Diruthenium Complexes of p -Benzoquinone-Imidazole Hybrid Ligands: Innocent or Noninnocent Behavior of the Quinone Moiety

After double deprotonation, 2,6-diaryl-p-benzoquinonodiimidazoles (aryl=4-tolyl (I) or 2-pyridyl (II)) were shown to bridge two [Ru(bpy)(2)](2+) (bpy=2,2'-bipyridine) complex fragments through the imidazolate N and p-quinone O (I -> 1(2+)) or through the imidazolate N and pyridyl N donor atoms (II -> 2(2+)). Characterization by crystal structure analysis, H-1/(CNMR)-C-13 spectroscopy, cyclic and differential pulse voltammetry, and spectroelectrochemistry (UV/Vis/NIR, IR, EPR) in combination with TD-DFT calculations revealed surprisingly different electronic structures for redox systems 1(n) and 2(n).
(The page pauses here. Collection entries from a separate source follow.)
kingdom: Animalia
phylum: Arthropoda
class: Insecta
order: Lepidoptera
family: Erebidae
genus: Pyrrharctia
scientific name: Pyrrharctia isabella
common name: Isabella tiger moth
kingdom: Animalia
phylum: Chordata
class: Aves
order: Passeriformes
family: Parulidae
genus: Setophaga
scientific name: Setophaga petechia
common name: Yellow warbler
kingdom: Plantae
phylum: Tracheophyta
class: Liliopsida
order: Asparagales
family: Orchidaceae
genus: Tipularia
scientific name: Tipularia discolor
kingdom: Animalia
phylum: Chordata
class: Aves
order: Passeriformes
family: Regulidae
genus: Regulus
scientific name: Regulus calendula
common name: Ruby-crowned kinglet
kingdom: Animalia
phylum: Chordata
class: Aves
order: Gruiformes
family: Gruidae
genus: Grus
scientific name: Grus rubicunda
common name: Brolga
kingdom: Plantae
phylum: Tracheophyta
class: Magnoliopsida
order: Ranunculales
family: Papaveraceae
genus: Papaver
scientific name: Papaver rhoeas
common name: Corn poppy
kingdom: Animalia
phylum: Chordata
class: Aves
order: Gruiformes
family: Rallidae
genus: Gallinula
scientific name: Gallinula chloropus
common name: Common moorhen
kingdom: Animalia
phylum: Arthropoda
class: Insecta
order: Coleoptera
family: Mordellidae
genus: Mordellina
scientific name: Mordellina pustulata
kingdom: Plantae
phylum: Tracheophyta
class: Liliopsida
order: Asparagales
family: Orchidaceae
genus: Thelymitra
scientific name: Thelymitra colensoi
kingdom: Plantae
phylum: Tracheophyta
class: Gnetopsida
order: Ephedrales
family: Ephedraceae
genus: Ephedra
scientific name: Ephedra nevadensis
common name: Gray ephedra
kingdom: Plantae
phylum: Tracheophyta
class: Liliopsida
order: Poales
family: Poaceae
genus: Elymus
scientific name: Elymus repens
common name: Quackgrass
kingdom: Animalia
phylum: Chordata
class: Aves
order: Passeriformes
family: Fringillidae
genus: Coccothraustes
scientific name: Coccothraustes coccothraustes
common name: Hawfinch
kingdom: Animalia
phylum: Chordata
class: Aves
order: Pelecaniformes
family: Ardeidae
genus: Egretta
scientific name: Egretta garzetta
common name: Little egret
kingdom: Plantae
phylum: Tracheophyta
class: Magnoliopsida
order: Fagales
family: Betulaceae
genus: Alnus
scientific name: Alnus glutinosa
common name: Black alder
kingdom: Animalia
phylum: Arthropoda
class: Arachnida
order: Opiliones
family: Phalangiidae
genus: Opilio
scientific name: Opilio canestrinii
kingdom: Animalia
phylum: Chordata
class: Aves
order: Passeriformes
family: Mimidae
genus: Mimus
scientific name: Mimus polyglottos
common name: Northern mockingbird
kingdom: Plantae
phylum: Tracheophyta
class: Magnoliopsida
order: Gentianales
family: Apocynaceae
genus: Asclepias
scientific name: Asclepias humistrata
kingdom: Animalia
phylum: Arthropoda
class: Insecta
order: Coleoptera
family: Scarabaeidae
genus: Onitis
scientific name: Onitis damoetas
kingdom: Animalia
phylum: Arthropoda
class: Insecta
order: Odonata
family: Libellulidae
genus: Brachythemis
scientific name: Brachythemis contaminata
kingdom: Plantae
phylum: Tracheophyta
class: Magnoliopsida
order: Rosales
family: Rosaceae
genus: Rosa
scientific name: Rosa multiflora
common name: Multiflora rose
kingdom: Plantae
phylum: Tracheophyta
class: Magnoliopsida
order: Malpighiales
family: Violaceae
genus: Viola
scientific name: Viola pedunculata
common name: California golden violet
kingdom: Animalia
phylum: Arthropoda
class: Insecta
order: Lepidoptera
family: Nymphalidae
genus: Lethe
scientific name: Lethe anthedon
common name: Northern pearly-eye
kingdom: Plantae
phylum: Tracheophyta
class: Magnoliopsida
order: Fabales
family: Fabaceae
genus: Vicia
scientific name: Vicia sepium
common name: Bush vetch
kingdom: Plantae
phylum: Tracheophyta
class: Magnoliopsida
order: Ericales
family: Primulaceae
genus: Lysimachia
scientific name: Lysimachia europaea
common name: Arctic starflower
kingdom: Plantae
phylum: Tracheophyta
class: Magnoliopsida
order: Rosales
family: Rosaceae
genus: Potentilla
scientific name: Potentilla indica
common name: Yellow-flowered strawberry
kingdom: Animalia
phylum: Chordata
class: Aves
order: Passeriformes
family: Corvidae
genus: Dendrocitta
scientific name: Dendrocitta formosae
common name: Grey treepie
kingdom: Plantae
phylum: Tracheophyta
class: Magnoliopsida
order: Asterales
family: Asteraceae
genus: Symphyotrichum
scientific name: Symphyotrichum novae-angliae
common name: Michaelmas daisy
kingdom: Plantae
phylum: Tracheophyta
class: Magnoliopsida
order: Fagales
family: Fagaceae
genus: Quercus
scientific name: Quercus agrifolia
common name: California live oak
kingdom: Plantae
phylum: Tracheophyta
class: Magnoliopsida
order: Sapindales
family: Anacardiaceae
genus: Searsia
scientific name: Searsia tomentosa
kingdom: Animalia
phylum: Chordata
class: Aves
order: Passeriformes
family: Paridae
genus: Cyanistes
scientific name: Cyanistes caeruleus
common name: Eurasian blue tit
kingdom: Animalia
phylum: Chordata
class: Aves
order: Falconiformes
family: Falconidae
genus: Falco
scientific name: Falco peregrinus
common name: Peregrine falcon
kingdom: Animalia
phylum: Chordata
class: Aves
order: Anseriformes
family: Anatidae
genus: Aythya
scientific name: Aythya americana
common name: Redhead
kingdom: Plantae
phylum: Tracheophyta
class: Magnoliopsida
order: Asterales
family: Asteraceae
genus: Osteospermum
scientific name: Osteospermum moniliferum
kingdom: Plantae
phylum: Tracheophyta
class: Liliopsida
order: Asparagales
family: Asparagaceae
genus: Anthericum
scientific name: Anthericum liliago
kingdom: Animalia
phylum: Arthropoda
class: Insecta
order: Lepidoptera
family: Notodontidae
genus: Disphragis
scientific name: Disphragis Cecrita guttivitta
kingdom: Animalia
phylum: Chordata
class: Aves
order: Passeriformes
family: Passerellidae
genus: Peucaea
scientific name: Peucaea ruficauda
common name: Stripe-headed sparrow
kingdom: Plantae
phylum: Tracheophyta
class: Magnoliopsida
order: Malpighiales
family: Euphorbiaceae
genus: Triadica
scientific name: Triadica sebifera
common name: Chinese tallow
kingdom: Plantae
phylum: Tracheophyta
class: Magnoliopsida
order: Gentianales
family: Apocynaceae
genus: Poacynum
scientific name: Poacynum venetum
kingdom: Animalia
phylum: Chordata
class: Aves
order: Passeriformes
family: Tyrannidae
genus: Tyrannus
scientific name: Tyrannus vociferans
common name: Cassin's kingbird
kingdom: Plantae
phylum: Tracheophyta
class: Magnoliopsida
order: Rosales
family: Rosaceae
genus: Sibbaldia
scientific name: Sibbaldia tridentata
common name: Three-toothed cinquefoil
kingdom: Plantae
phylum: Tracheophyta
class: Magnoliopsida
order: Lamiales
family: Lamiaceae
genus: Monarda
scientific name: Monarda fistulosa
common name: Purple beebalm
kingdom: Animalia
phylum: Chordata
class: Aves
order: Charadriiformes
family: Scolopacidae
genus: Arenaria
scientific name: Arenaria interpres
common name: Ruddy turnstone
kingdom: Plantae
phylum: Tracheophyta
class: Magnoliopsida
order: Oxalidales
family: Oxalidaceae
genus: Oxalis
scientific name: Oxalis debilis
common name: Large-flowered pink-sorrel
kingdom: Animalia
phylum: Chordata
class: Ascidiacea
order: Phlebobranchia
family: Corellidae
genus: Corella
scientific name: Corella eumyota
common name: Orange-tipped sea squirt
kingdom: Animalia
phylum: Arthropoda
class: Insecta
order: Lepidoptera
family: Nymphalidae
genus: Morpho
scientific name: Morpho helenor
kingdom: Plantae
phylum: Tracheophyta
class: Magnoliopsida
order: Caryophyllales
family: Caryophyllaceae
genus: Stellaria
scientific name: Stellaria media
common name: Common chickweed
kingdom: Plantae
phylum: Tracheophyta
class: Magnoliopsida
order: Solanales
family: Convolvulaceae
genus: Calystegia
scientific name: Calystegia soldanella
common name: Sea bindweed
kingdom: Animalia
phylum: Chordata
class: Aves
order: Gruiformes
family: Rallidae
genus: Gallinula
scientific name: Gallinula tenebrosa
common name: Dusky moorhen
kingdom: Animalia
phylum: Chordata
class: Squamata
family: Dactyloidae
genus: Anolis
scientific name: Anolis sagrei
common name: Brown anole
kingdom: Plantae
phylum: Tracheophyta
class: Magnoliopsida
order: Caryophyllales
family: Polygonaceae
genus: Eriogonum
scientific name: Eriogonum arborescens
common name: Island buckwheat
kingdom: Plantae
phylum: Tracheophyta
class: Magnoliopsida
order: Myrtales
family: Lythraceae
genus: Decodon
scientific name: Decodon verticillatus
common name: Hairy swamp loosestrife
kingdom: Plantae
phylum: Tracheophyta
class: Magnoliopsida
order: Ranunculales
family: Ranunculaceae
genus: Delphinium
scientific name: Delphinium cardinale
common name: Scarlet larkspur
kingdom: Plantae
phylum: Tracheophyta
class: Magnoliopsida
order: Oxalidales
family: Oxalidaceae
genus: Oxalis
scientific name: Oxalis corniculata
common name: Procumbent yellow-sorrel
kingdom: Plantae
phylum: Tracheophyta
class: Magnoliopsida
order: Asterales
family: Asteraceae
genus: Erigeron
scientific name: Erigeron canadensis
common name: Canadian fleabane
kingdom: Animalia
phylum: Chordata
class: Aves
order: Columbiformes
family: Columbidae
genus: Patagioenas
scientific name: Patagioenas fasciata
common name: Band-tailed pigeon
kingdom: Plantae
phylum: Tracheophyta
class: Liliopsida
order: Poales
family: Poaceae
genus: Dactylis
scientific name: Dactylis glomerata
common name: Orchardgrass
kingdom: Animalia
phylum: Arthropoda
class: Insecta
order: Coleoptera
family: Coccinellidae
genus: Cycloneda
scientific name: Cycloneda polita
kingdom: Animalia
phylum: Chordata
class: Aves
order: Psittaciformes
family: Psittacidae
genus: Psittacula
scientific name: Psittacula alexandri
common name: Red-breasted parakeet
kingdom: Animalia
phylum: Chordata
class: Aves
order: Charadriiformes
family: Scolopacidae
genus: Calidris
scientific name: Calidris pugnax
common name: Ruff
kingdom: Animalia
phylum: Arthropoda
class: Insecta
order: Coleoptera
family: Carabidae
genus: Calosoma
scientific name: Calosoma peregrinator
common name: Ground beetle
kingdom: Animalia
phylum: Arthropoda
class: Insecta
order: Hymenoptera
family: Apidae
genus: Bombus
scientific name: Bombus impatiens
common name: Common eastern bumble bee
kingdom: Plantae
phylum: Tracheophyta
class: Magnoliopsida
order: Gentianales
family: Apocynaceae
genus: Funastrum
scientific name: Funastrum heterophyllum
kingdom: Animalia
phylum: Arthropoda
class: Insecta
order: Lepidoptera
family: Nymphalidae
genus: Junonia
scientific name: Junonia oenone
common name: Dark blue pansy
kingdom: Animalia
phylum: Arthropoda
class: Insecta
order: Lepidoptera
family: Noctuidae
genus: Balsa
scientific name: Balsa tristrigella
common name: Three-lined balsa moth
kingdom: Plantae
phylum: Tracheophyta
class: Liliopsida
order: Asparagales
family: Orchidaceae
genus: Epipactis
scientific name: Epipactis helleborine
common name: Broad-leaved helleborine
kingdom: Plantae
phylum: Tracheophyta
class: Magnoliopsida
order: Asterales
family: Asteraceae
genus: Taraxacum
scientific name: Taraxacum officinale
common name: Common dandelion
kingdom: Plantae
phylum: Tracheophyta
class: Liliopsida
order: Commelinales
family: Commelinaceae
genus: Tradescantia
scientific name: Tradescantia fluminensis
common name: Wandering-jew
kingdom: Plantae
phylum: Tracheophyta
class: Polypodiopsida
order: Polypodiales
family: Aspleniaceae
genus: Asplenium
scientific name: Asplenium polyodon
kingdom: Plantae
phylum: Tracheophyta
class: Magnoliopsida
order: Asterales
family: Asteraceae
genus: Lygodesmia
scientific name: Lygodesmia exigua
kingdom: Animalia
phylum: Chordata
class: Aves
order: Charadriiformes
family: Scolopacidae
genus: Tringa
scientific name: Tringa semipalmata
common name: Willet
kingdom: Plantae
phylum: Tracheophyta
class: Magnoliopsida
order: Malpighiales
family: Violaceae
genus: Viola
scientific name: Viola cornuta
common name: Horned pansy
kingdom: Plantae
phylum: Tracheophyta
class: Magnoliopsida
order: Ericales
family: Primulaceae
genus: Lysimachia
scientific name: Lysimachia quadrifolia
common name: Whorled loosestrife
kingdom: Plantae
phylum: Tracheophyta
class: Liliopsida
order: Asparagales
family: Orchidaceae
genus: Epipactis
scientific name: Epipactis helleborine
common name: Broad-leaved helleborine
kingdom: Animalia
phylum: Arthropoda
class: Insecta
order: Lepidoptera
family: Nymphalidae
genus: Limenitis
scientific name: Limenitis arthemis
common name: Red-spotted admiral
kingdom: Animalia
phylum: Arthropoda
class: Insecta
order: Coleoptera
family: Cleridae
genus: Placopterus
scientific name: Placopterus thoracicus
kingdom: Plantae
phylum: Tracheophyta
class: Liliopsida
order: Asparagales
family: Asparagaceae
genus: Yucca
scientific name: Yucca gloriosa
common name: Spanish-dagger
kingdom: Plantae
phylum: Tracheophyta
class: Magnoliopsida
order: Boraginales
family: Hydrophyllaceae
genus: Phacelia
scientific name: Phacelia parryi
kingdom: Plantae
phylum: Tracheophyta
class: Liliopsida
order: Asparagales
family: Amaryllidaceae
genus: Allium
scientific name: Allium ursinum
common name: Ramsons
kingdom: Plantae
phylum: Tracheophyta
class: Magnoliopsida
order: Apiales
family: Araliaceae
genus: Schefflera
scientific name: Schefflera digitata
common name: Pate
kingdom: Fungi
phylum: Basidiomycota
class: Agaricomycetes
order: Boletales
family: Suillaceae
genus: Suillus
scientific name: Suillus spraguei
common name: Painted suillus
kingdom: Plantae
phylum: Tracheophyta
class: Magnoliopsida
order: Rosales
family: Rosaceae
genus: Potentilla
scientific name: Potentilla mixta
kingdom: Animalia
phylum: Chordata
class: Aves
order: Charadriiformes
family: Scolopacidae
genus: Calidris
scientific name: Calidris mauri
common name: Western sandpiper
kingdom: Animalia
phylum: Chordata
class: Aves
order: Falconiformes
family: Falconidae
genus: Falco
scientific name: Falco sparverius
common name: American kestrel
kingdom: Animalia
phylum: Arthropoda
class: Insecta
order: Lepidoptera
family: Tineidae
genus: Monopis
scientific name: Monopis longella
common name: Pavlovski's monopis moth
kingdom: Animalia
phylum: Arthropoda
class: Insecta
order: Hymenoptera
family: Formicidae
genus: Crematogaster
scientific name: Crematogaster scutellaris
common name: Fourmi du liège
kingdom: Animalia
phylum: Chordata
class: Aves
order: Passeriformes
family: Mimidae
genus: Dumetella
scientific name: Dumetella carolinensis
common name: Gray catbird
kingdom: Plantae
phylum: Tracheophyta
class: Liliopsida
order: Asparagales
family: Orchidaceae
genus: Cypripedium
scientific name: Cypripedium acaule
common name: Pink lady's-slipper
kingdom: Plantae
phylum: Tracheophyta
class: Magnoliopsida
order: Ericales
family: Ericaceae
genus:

Whereas 1(2+) is reduced to a radical complex with considerable semiquinone character, the reduction of 2(2+) with its exclusive N coordination exhibits little spin on the now redox-innocent quinone moiety, compared with the electron uptake by the pyridyl-imidazolate chelating site. The first of two close-lying oxidation processes occurs at the bridging heteroquinone ligand, whereas the second oxidation is partly (1(4+)) or predominantly (2(4+)) centered on the metal atoms.